Впереди поперёк ленты асфальта цепью стояли солдаты–пограничники, вооружённые автоматами. Слева и справа возвышались два закамуфлированных БТРа. К остановившейся машине подошёл лейтенант, козырнул, мельком глянул на Артура, спросил:
— Куда путешествуешь, Иван Степанович? В совхозе Мичурина — бандформирования. Там бой.
— Мы на заставу, в хозяйство Иваненко.
— Добре. — Лейтенант ещё раз отдал честь, приказал солдатам пропустить газик.
…Стах жал на газ, машина летела по необычно пустынному шоссе.
— Давно хочу понять, зачем едем на заставу? — спросил Артур.
— Заповедник включает в себя и погранзону на всём её протяжении. У меня договор с запредельной стороной, заповедная территория и там, у них. Все моё дело гибнет. Когда стреляют в людей — не до зверья.
— У тебя есть хотя бы пистолет?
— На работе. В сейфе. Забыл взять. Никак не привыкну. — Стах свернул с шоссе влево на узкий просёлок. И едва разминулся с летящим навстречу «КАМАЗом» — фургоном. Артур оглянулся: «КАМАЗ» был набит солдатами в широкополых панамах.
— Отряд Иваненко подмогу шлёт, — заметил Стах.
А здесь было тихо. Всё казалось вымершим: кишлаки в окружении шелковиц, зелёный вельвет полей…
Дорога приблизилась к широкой реке, бегущей навстречу с гор. По берегам цвели гранатовые и персиковые сады.
— Прошлый год Бобо снимал здесь кино. Про любовь. Какого‑то шаха к юной красавице. Черт те что творилось — караваны верблюдов, конные битвы. Тут, Артур, редкий для Азии уголок — субтропики, земной рай.
Вскоре дорога резко ушла от реки. Пейзаж начал меняться. Справа и слева появились сиреневые холмы. Они становились все выше. Безлюдное место казалось лунной поверхностью с её кратерами. Солнце уходило за отрог хребта, отбрасывало от холмов глубокие тени.
Через час, одолев предгорье, газик уже фырчал высоко в горах, освещал путь зажжёнными фарами. Еще один патрульный пост внезапно остановил в темноте.

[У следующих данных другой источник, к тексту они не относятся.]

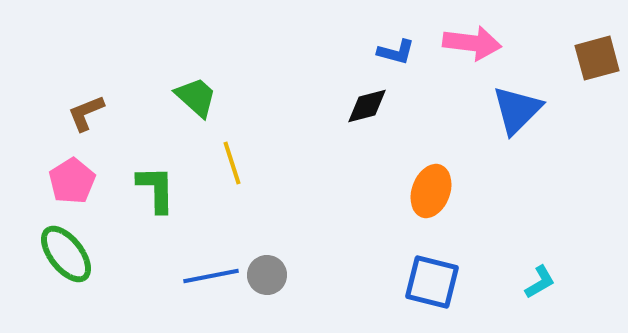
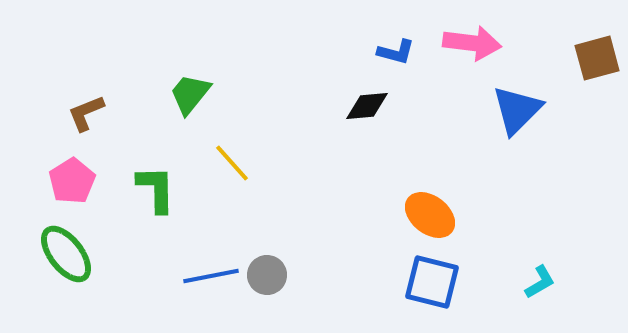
green trapezoid: moved 6 px left, 3 px up; rotated 93 degrees counterclockwise
black diamond: rotated 9 degrees clockwise
yellow line: rotated 24 degrees counterclockwise
orange ellipse: moved 1 px left, 24 px down; rotated 72 degrees counterclockwise
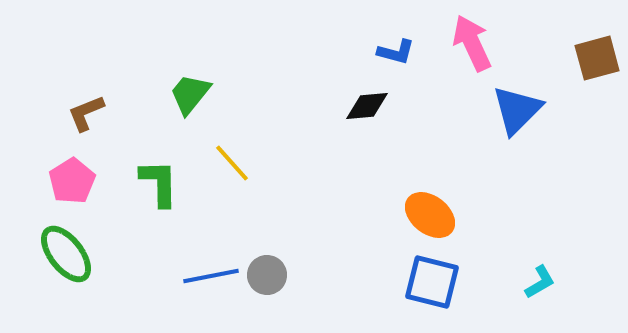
pink arrow: rotated 122 degrees counterclockwise
green L-shape: moved 3 px right, 6 px up
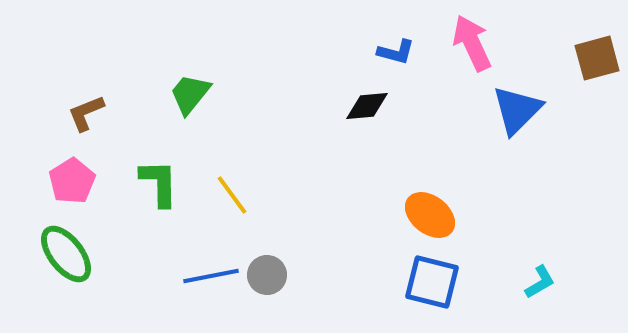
yellow line: moved 32 px down; rotated 6 degrees clockwise
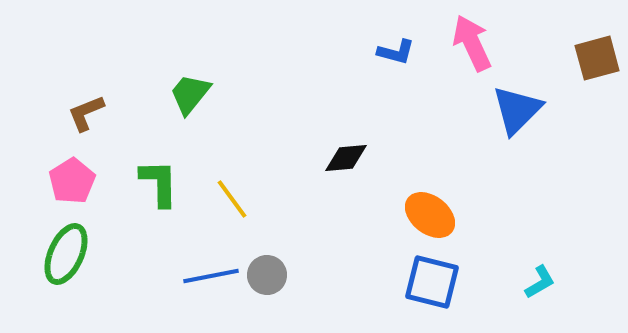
black diamond: moved 21 px left, 52 px down
yellow line: moved 4 px down
green ellipse: rotated 62 degrees clockwise
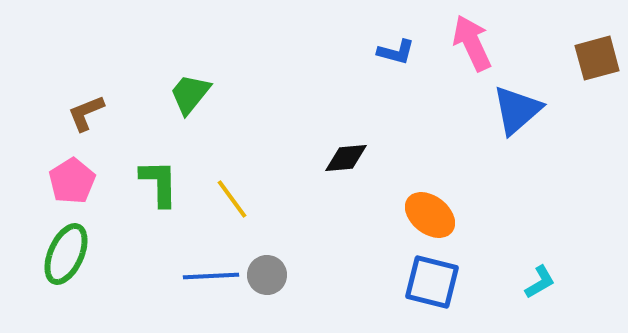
blue triangle: rotated 4 degrees clockwise
blue line: rotated 8 degrees clockwise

Из разговора Стаха с сержантом, проверявшим документы, Артур понял, что за их продвижением следят.
Было около одиннадцати вечера, когда вооружённый часовой распахнул перед газиком ворота и они въехали на территорию погранзаставы.
Командир — седой майор Иваненко — принял их в кабинете, где тревожно перемигивались какие‑то приборы, что‑то гудело, пощёлкивало.
— Значит так, Иван Степанович, веди друга в гостевой домик, располагайтесь. Баня готова, ужин в 24.00. А о наших делах — утром. Водку‑то привёз?
— В машине, — ответил Стах, — пять бутылок.
Майор вызвал дежурного, приказал забрать водку, поставить в холодильник.
После бани Артур хотел было вытереться принесённой дневальным махровой простыней, но Стах отворил неприметную дверцу, сказал:
— Прыгай за мной!
Что Артур не ожидал увидеть в этой глуши — так это бассейн, выложенный голубым кафелем.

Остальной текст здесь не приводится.